▸ REQUEST
Write every line below out again, exactly as given, but leave out the pictures.

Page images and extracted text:
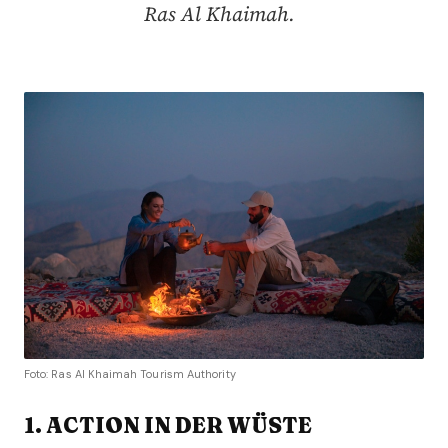
Ras Al Khaimah.
Foto: Ras Al Khaimah Tourism Authority
1. ACTION IN DER WÜSTE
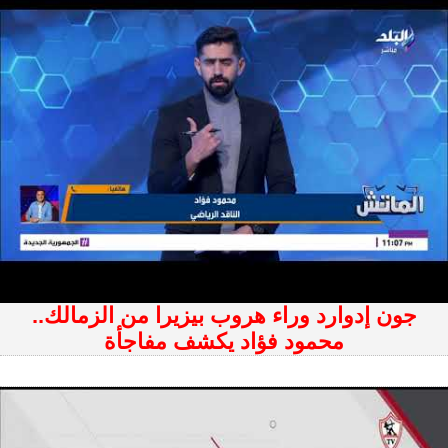
جون إدوارد وراء هروب بيزيرا من الزمالك..
محمود فؤاد يكشف مفاجأة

▸ ANSWER TO THE EXERCISE
Ras Al Khaimah.
Foto: Ras Al Khaimah Tourism Authority
1. ACTION IN DER WÜSTE
جون إدوارد وراء هروب بيزيرا من الزمالك..
محمود فؤاد يكشف مفاجأة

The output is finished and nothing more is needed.